Enfin, les héros, pas vraiment... Certes ces grands hommes hantent chacune des pages de ce livre qui s'étend de 1868, date à laquelle le narrateur aperçoit pour la première fois Monet peignant sur une plage d'Etretat, à 1926, qui est celle de la mort du grand impressionniste. Mais les véritables protagonistes de cette histoire sont des personnages de pure fiction. le narrateur est un homme très attaché à sa Normandie natale, un homme ordinaire, qui, sur ses vieux jours, retrace le fil de sa vie. Or, la Normandie ayant été en cette seconde moitié du siècle une véritable source d'inspiration, voire une terre d'élection pour de nombreux artistes, il eut la chance d'en rencontrer ou d'en croiser certains.
Erigeant Monet en figure tutélaire de son roman,
Patrick Grainville peint une vaste fresque dans laquelle il évoque aussi bien les mouvements artistiques et leurs chefs de file que les événements politiques et historiques qui bouleversèrent alors la société française et le monde, de la Commune de Paris à la Grande Guerre, en passant par l'Affaire Dreyfus.
L'originalité de ce roman réside dans le point de vue adopté par l'auteur. La restitution des événements se fait en effet par le prisme exclusif des intellectuels et des artistes, à travers les positions qu'ils adoptèrent, les propos qu'ils tinrent dans des courriers privés, des articles de presse ou tels qu'ils furent rapportés par d'autres grands protagonistes.

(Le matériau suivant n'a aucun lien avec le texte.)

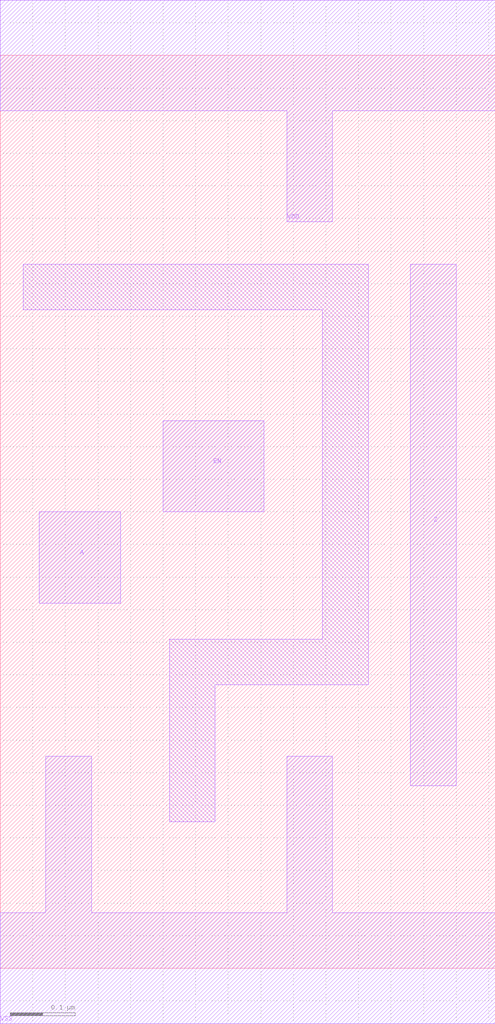
<source format=lef>
# 
# ******************************************************************************
# *                                                                            *
# *                   Copyright (C) 2004-2011, Nangate Inc.                    *
# *                           All rights reserved.                             *
# *                                                                            *
# * Nangate and the Nangate logo are trademarks of Nangate Inc.                *
# *                                                                            *
# * All trademarks, logos, software marks, and trade names (collectively the   *
# * "Marks") in this program are proprietary to Nangate or other respective    *
# * owners that have granted Nangate the right and license to use such Marks.  *
# * You are not permitted to use the Marks without the prior written consent   *
# * of Nangate or such third party that may own the Marks.                     *
# *                                                                            *
# * This file has been provided pursuant to a License Agreement containing     *
# * restrictions on its use. This file contains valuable trade secrets and     *
# * proprietary information of Nangate Inc., and is protected by U.S. and      *
# * international laws and/or treaties.                                        *
# *                                                                            *
# * The copyright notice(s) in this file does not indicate actual or intended  *
# * publication of this file.                                                  *
# *                                                                            *
# *     NGLibraryCreator, v2010.08-HR32-SP3-2010-08-05 - build 1009061800      *
# *                                                                            *
# ******************************************************************************
# 
# 
# Running on server08.nangate.com for user Giancarlo Franciscatto (gfr).
# Local time is now Thu, 6 Jan 2011, 18:10:28.
# Main process id is 3320.

VERSION 5.6 ;
BUSBITCHARS "[]" ;
DIVIDERCHAR "/" ;

MACRO ISO_FENCE1_X2
  CLASS core ;
  FOREIGN ISO_FENCE1_X2 0.0 0.0 ;
  ORIGIN 0 0 ;
  SYMMETRY X Y ;
  SITE FreePDK45_38x28_10R_NP_162NW_34O ;
  SIZE 0.76 BY 1.4 ;
  PIN A
    DIRECTION INPUT ;
    ANTENNAPARTIALMETALAREA 0.0175 LAYER metal1 ;
    ANTENNAPARTIALMETALSIDEAREA 0.0689 LAYER metal1 ;
    ANTENNAGATEAREA 0.02025 ;
    PORT
      LAYER metal1 ;
        POLYGON 0.06 0.56 0.185 0.56 0.185 0.7 0.06 0.7  ;
    END
  END A
  PIN EN
    DIRECTION INPUT ;
    ANTENNAPARTIALMETALAREA 0.0217 LAYER metal1 ;
    ANTENNAPARTIALMETALSIDEAREA 0.0767 LAYER metal1 ;
    ANTENNAGATEAREA 0.02025 ;
    PORT
      LAYER metal1 ;
        POLYGON 0.25 0.7 0.405 0.7 0.405 0.84 0.25 0.84  ;
    END
  END EN
  PIN Z
    DIRECTION OUTPUT ;
    ANTENNAPARTIALMETALAREA 0.056 LAYER metal1 ;
    ANTENNAPARTIALMETALSIDEAREA 0.2262 LAYER metal1 ;
    ANTENNADIFFAREA 0.0756 ;
    PORT
      LAYER metal1 ;
        POLYGON 0.63 0.28 0.7 0.28 0.7 1.08 0.63 1.08  ;
    END
  END Z
  PIN VDD
    DIRECTION INOUT ;
    USE power ;
    SHAPE ABUTMENT ;
    PORT
      LAYER metal1 ;
        POLYGON 0 1.315 0.44 1.315 0.44 1.145 0.51 1.145 0.51 1.315 0.565 1.315 0.76 1.315 0.76 1.485 0.565 1.485 0 1.485  ;
    END
  END VDD
  PIN VSS
    DIRECTION INOUT ;
    USE ground ;
    SHAPE ABUTMENT ;
    PORT
      LAYER metal1 ;
        POLYGON 0 -0.085 0.76 -0.085 0.76 0.085 0.51 0.085 0.51 0.325 0.44 0.325 0.44 0.085 0.14 0.085 0.14 0.325 0.07 0.325 0.07 0.085 0 0.085  ;
    END
  END VSS
  OBS
      LAYER metal1 ;
        POLYGON 0.035 1.01 0.495 1.01 0.495 0.505 0.26 0.505 0.26 0.225 0.33 0.225 0.33 0.435 0.565 0.435 0.565 1.08 0.035 1.08  ;
  END
END ISO_FENCE1_X2

END LIBRARY
#
# End of file
#

</source>
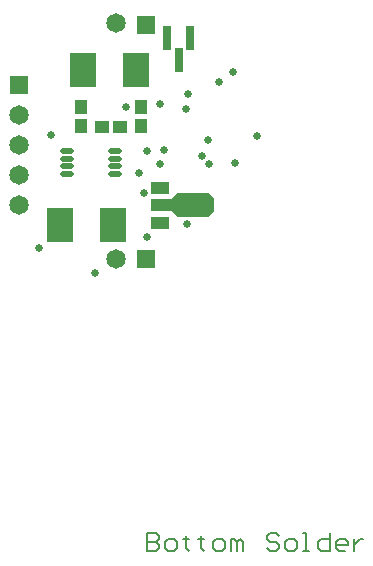
<source format=gbs>
%FSLAX25Y25*%
%MOIN*%
G70*
G01*
G75*
G04 Layer_Color=16711935*
%ADD10R,0.03150X0.02362*%
%ADD11R,0.04331X0.02559*%
%ADD12O,0.06693X0.01378*%
%ADD13R,0.02362X0.03150*%
%ADD14C,0.01500*%
%ADD15C,0.01000*%
%ADD16C,0.03000*%
%ADD17C,0.02500*%
%ADD18C,0.01300*%
%ADD19C,0.02000*%
%ADD20C,0.00800*%
%ADD21C,0.06496*%
%ADD22R,0.06496X0.06496*%
%ADD23R,0.06496X0.06496*%
%ADD24C,0.02000*%
G04:AMPARAMS|DCode=25|XSize=39.37mil|YSize=15.75mil|CornerRadius=3.94mil|HoleSize=0mil|Usage=FLASHONLY|Rotation=0.000|XOffset=0mil|YOffset=0mil|HoleType=Round|Shape=RoundedRectangle|*
%AMROUNDEDRECTD25*
21,1,0.03937,0.00787,0,0,0.0*
21,1,0.03150,0.01575,0,0,0.0*
1,1,0.00787,0.01575,-0.00394*
1,1,0.00787,-0.01575,-0.00394*
1,1,0.00787,-0.01575,0.00394*
1,1,0.00787,0.01575,0.00394*
%
%ADD25ROUNDEDRECTD25*%
G04:AMPARAMS|DCode=26|XSize=74.8mil|YSize=133.86mil|CornerRadius=0mil|HoleSize=0mil|Usage=FLASHONLY|Rotation=270.000|XOffset=0mil|YOffset=0mil|HoleType=Round|Shape=Octagon|*
%AMOCTAGOND26*
4,1,8,0.06693,0.01870,0.06693,-0.01870,0.04823,-0.03740,-0.04823,-0.03740,-0.06693,-0.01870,-0.06693,0.01870,-0.04823,0.03740,0.04823,0.03740,0.06693,0.01870,0.0*
%
%ADD26OCTAGOND26*%

%ADD27R,0.05512X0.03543*%
%ADD28R,0.07087X0.03543*%
%ADD29R,0.03740X0.03937*%
%ADD30R,0.08500X0.10799*%
%ADD31R,0.03937X0.03740*%
%ADD32R,0.02362X0.07480*%
%ADD33C,0.03500*%
%ADD34C,0.00984*%
%ADD35C,0.02362*%
%ADD36C,0.00700*%
%ADD37C,0.00787*%
%ADD38C,0.00600*%
%ADD39C,0.00500*%
%ADD40R,0.03750X0.02962*%
%ADD41R,0.04931X0.03159*%
%ADD42O,0.07293X0.01978*%
%ADD43R,0.02962X0.03750*%
%ADD44C,0.02600*%
G04:AMPARAMS|DCode=45|XSize=45.37mil|YSize=21.75mil|CornerRadius=6.94mil|HoleSize=0mil|Usage=FLASHONLY|Rotation=0.000|XOffset=0mil|YOffset=0mil|HoleType=Round|Shape=RoundedRectangle|*
%AMROUNDEDRECTD45*
21,1,0.04537,0.00787,0,0,0.0*
21,1,0.03150,0.02175,0,0,0.0*
1,1,0.01387,0.01575,-0.00394*
1,1,0.01387,-0.01575,-0.00394*
1,1,0.01387,-0.01575,0.00394*
1,1,0.01387,0.01575,0.00394*
%
%ADD45ROUNDEDRECTD45*%
G04:AMPARAMS|DCode=46|XSize=80.8mil|YSize=139.86mil|CornerRadius=0mil|HoleSize=0mil|Usage=FLASHONLY|Rotation=270.000|XOffset=0mil|YOffset=0mil|HoleType=Round|Shape=Octagon|*
%AMOCTAGOND46*
4,1,8,0.06993,0.02020,0.06993,-0.02020,0.04973,-0.04040,-0.04973,-0.04040,-0.06993,-0.02020,-0.06993,0.02020,-0.04973,0.04040,0.04973,0.04040,0.06993,0.02020,0.0*
%
%ADD46OCTAGOND46*%

%ADD47R,0.06112X0.04143*%
%ADD48R,0.07687X0.04143*%
%ADD49R,0.04340X0.04537*%
%ADD50R,0.09100X0.11399*%
%ADD51R,0.04537X0.04340*%
%ADD52R,0.02962X0.08080*%
D20*
X57700Y-79851D02*
Y-85849D01*
X60699D01*
X61699Y-84850D01*
Y-83850D01*
X60699Y-82850D01*
X57700D01*
X60699D01*
X61699Y-81851D01*
Y-80851D01*
X60699Y-79851D01*
X57700D01*
X64698Y-85849D02*
X66697D01*
X67697Y-84850D01*
Y-82850D01*
X66697Y-81851D01*
X64698D01*
X63698Y-82850D01*
Y-84850D01*
X64698Y-85849D01*
X70696Y-80851D02*
Y-81851D01*
X69696D01*
X71696D01*
X70696D01*
Y-84850D01*
X71696Y-85849D01*
X75694Y-80851D02*
Y-81851D01*
X74695D01*
X76694D01*
X75694D01*
Y-84850D01*
X76694Y-85849D01*
X80693D02*
X82692D01*
X83692Y-84850D01*
Y-82850D01*
X82692Y-81851D01*
X80693D01*
X79693Y-82850D01*
Y-84850D01*
X80693Y-85849D01*
X85691D02*
Y-81851D01*
X86691D01*
X87690Y-82850D01*
Y-85849D01*
Y-82850D01*
X88690Y-81851D01*
X89690Y-82850D01*
Y-85849D01*
X101686Y-80851D02*
X100686Y-79851D01*
X98687D01*
X97687Y-80851D01*
Y-81851D01*
X98687Y-82850D01*
X100686D01*
X101686Y-83850D01*
Y-84850D01*
X100686Y-85849D01*
X98687D01*
X97687Y-84850D01*
X104685Y-85849D02*
X106684D01*
X107684Y-84850D01*
Y-82850D01*
X106684Y-81851D01*
X104685D01*
X103685Y-82850D01*
Y-84850D01*
X104685Y-85849D01*
X109683D02*
X111682D01*
X110683D01*
Y-79851D01*
X109683D01*
X118680D02*
Y-85849D01*
X115681D01*
X114682Y-84850D01*
Y-82850D01*
X115681Y-81851D01*
X118680D01*
X123679Y-85849D02*
X121679D01*
X120680Y-84850D01*
Y-82850D01*
X121679Y-81851D01*
X123679D01*
X124678Y-82850D01*
Y-83850D01*
X120680D01*
X126678Y-81851D02*
Y-85849D01*
Y-83850D01*
X127677Y-82850D01*
X128677Y-81851D01*
X129677D01*
D21*
X47500Y90158D02*
D03*
X15000Y59600D02*
D03*
Y49600D02*
D03*
Y39600D02*
D03*
Y29600D02*
D03*
X47500Y11700D02*
D03*
D22*
X57500Y89657D02*
D03*
Y11700D02*
D03*
D23*
X15000Y69600D02*
D03*
D44*
X62120Y43180D02*
D03*
X55000Y40300D02*
D03*
X21900Y15300D02*
D03*
X71000Y23100D02*
D03*
X71400Y66600D02*
D03*
X63600Y47900D02*
D03*
X76100Y45779D02*
D03*
X81700Y70600D02*
D03*
X62100Y63200D02*
D03*
X40300Y7000D02*
D03*
X70800Y61600D02*
D03*
X78100Y51300D02*
D03*
X78400Y43220D02*
D03*
X25900Y53000D02*
D03*
X50900Y62100D02*
D03*
X86400Y74000D02*
D03*
X57700Y47600D02*
D03*
X56700Y33600D02*
D03*
X57900Y18800D02*
D03*
X65873Y29427D02*
D03*
X94500Y52600D02*
D03*
X87062Y43500D02*
D03*
D45*
X31129Y39961D02*
D03*
Y42520D02*
D03*
Y45079D02*
D03*
Y47639D02*
D03*
X47271Y39961D02*
D03*
Y42520D02*
D03*
Y45079D02*
D03*
Y47639D02*
D03*
D46*
X73143Y29500D02*
D03*
D47*
X62120Y35405D02*
D03*
Y23595D02*
D03*
D48*
X62907Y29500D02*
D03*
D49*
X35800Y55950D02*
D03*
Y62250D02*
D03*
X55800Y55950D02*
D03*
Y62250D02*
D03*
D50*
X54001Y74600D02*
D03*
X36599D02*
D03*
X46301Y23000D02*
D03*
X28899D02*
D03*
D51*
X48950Y55700D02*
D03*
X42650D02*
D03*
D52*
X72080Y85400D02*
D03*
X64600D02*
D03*
X68340Y77920D02*
D03*
M02*

</source>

Le livre restitue parfaitement les débats idéologiques qui partageaient, voire fracturèrent la société, et qui agitaient également le monde de l'art. Ainsi Grainville nous dépeint-il Courbet «le révolutionnaire du Creusot et du marigot communard» comme un «rigoureux conserva[teur] de style (...) alors que Monet, républicain tempéré et douillet (...) est sans doute radicalement révolutionnaire en peinture». Grainville rappelle les amitiés et les affinités qui rassemblaient les uns, tandis que querelles et franches oppositions divisaient les autres (quand il ne s'agissait pas des mêmes qui s'étripèrent après s'être apporté un soutien mutuel !).
Pourtant, malgré le plaisir que j'avais de me replonger dans cette époque de grand bouillonnement intellectuel et artistique, j'avoue m'être parfois un peu ennuyée. Si les personnalités qui forment le fond de cette histoire sont passionnants, les héros du roman, eux, le sont nettement moins, et les suivre sur quelque 640 pages s'est parfois révélé un peu poussif... Si le récit ne manque pas de cohérence, il m'est néanmoins apparu un peu plat et aura manqué pour moi d'une intrigue solide pour capter efficacement mon attention et me faire vibrer.
Une lecture en demi-teinte, donc, que j'aurais aimée plus passionnée... à l'image de celles que m'offrirent les grands écrivains qui traversent ce roman.